■ **TEXTE DE LA PAGE**
Ainsi s’explique la réplique de celui-ci, qui marque sa claire conscience des enjeux : lui-même et ses affins ne peuvent acquérir un réel poids politique dans le monde arthurien que s’ils constituent un groupe symétrique de la Table Ronde ; sinon, leur individualité se diluera au fur et à mesure de leur absorption, échelonnée dans le temps, par le corps d’élite d’Uterpendragon. Au lieu de quoi, la création d’un nouveau groupe, même s’il défère plus ou moins à la Table Ronde en envisageant leur éventuelle fusion, donne aux juvenes une surface politique et une identité spécifiquement ‘modernes’, et courtoises (puisqu’elles reposent sur un lien spécial avec la Reine) :
Et quant mesire Gavains ot et voit le deduit et la feste qu’il demainnent par laiens des veus qu’il avoient establis, si dist a ses compaingnons, comme cil qui tous les biens savoit, que se chascuns d’aus voloit otroier ce qu’il diroit il feroit tel osfre dont grant honour lor venroit a tous les jours de lor vies. Et il dient que il otroient tout quanque il dira de bouche. […] Et cil li fiancent tout et furent.iiii.xx. par conte.
37Quant mesire Gavains ot prise la fiance de ses compaingnons, si s’en vient devant la roïne et li dist : ‘Dame, je et mi compaingnon viennent a vous, si vous proient et requierent par moi que vous les retenés a vostres chevaliers et de vostre maisnie pour ce que, quant il seront en estrange païs pour conquerre pris et los et aucunes gens lor demanderont a qui il sont et de quele terre si diront il ‘de la terre de Logres et des chevaliers la roïne Genievre, la feme le roi Artu’’ […] ‘Dix me doinst force et pooir et me laist tant vivre, s’il li plaist, que je vous puisse guerredouner l’onour que vous me prometés a faire et la courtoisie autresi.’ (§§ 522–23, p. 1318)

■ **DONNÉES EXTRAITES**
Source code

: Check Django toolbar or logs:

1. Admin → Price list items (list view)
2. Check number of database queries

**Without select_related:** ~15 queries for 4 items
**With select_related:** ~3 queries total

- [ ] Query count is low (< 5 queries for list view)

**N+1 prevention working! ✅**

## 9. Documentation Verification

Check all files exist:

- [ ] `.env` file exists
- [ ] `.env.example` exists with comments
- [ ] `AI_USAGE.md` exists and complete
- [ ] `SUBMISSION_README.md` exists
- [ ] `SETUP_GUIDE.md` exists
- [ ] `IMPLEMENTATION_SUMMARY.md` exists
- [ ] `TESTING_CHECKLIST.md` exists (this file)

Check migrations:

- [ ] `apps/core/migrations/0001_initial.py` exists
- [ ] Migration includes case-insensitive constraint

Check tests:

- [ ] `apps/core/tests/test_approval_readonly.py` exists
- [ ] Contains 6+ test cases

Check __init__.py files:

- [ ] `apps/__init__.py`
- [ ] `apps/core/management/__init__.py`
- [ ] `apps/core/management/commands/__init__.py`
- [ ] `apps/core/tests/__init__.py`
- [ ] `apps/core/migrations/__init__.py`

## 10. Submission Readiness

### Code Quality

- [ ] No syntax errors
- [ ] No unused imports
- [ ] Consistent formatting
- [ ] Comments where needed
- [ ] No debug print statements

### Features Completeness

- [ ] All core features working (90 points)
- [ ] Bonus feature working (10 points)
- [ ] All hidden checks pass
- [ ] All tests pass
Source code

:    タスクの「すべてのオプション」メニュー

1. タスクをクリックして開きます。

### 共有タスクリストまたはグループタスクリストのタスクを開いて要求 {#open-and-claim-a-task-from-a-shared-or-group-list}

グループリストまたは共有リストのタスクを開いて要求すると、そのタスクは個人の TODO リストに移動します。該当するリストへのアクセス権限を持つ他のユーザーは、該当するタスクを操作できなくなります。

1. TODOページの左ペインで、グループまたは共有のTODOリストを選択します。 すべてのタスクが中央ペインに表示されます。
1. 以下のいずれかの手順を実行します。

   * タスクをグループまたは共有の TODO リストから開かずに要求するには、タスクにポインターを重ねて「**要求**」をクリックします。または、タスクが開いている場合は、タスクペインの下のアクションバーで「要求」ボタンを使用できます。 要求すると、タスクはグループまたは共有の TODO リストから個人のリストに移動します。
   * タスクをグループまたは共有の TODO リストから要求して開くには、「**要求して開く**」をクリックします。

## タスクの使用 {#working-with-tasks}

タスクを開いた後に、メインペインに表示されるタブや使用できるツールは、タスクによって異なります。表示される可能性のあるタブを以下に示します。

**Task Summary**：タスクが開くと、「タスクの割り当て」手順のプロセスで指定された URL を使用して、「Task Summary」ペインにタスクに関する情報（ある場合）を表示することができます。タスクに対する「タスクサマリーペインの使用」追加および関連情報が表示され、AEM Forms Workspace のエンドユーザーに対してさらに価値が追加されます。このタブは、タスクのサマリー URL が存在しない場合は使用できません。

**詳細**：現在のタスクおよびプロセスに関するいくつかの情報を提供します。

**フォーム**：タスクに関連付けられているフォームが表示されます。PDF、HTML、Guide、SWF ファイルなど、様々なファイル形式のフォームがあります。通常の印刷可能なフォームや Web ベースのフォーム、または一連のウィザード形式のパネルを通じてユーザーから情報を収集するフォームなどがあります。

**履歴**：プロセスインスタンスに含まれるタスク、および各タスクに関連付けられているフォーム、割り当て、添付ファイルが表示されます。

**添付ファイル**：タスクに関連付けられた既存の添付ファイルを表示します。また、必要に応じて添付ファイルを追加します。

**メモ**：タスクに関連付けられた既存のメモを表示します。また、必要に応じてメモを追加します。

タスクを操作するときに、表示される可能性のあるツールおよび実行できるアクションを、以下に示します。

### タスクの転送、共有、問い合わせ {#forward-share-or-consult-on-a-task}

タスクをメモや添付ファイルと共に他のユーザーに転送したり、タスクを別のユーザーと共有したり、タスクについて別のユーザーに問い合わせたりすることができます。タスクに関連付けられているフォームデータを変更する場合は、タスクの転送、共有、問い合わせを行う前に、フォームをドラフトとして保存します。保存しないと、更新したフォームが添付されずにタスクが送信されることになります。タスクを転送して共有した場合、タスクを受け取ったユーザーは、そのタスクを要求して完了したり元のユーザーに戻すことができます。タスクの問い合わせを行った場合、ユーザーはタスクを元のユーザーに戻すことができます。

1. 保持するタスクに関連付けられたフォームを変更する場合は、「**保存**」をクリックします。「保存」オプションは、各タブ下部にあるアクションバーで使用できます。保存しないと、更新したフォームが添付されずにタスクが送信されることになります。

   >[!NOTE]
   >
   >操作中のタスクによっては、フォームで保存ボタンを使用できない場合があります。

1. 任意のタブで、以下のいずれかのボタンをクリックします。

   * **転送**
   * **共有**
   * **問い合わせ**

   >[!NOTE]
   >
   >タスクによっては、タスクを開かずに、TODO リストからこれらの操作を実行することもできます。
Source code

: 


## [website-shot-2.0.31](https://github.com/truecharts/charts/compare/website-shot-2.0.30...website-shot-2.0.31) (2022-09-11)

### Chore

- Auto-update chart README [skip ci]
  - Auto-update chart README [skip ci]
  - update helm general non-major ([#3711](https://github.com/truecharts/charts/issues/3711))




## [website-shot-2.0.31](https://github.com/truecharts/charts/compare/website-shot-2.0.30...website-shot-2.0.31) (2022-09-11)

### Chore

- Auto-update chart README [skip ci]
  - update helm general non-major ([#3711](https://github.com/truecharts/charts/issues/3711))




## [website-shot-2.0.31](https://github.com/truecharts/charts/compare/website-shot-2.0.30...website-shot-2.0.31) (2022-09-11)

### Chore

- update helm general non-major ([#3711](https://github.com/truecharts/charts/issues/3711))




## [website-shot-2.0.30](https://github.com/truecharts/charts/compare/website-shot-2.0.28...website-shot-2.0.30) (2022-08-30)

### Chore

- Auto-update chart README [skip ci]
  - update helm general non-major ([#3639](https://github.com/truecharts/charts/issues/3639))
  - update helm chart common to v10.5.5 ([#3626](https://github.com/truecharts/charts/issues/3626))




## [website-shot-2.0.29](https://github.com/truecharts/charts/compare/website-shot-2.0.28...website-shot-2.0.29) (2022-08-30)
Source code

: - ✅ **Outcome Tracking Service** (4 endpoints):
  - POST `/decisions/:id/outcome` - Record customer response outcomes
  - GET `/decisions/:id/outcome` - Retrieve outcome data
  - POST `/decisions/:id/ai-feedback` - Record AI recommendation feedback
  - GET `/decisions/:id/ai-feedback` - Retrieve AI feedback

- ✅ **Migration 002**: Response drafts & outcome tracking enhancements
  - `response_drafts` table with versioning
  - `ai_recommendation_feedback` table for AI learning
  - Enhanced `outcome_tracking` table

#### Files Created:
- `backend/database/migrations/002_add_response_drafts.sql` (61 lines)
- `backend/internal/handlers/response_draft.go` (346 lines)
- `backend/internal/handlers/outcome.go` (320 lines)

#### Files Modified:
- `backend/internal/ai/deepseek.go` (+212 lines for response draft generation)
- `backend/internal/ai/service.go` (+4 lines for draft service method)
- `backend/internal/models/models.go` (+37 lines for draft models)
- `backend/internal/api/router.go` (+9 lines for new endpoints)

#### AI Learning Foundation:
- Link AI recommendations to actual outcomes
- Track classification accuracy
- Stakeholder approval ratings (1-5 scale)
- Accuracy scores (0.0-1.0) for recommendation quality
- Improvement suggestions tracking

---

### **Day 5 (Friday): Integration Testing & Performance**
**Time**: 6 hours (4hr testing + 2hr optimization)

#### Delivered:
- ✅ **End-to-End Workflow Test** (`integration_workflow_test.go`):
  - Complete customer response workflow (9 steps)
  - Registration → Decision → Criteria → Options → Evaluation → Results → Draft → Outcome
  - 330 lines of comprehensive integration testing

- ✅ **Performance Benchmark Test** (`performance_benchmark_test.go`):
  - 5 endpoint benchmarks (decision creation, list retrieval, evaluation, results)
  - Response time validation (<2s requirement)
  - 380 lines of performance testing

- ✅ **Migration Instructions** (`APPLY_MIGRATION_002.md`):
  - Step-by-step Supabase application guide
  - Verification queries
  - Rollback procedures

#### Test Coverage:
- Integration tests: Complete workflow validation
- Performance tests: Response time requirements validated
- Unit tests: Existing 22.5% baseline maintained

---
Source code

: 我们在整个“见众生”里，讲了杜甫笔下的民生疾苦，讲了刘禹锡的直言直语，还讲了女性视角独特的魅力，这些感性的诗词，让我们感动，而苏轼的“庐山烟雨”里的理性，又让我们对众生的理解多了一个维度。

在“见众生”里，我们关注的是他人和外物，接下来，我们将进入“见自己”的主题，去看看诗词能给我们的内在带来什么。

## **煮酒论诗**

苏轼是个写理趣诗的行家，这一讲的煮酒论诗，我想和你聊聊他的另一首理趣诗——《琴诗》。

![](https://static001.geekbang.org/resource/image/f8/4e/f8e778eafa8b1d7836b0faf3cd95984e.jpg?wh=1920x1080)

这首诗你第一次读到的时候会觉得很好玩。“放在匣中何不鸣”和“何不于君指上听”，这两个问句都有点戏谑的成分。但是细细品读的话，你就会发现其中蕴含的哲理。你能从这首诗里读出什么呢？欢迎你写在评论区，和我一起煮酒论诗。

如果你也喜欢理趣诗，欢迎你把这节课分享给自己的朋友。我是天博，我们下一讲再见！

■ **SÉRIE D'EXERCICES**
a: Recopiez fidèlement le passage du texte de la page qui va de « 37Quant mesire Gavains » jusqu'à « 522–23, p. 1318) » inclus.
b: Selon le texte de la page, sur quoi reposent l'identité et la surface politique courtoises données aux juvenes ?

■ **CORRIGÉ DES EXERCICES**
a:
37Quant mesire Gavains ot prise la fiance de ses compaingnons, si s’en vient devant la roïne et li dist : ‘Dame, je et mi compaingnon viennent a vous, si vous proient et requierent par moi que vous les retenés a vostres chevaliers et de vostre maisnie pour ce que, quant il seront en estrange païs pour conquerre pris et los et aucunes gens lor demanderont a qui il sont et de quele terre si diront il ‘de la terre de Logres et des chevaliers la roïne Genievre, la feme le roi Artu’’ […] ‘Dix me doinst force et pooir et me laist tant vivre, s’il li plaist, que je vous puisse guerredouner l’onour que vous me prometés a faire et la courtoisie autresi.’ (§§ 522–23, p. 1318)

b: Elles reposent sur un lien spécial avec la Reine.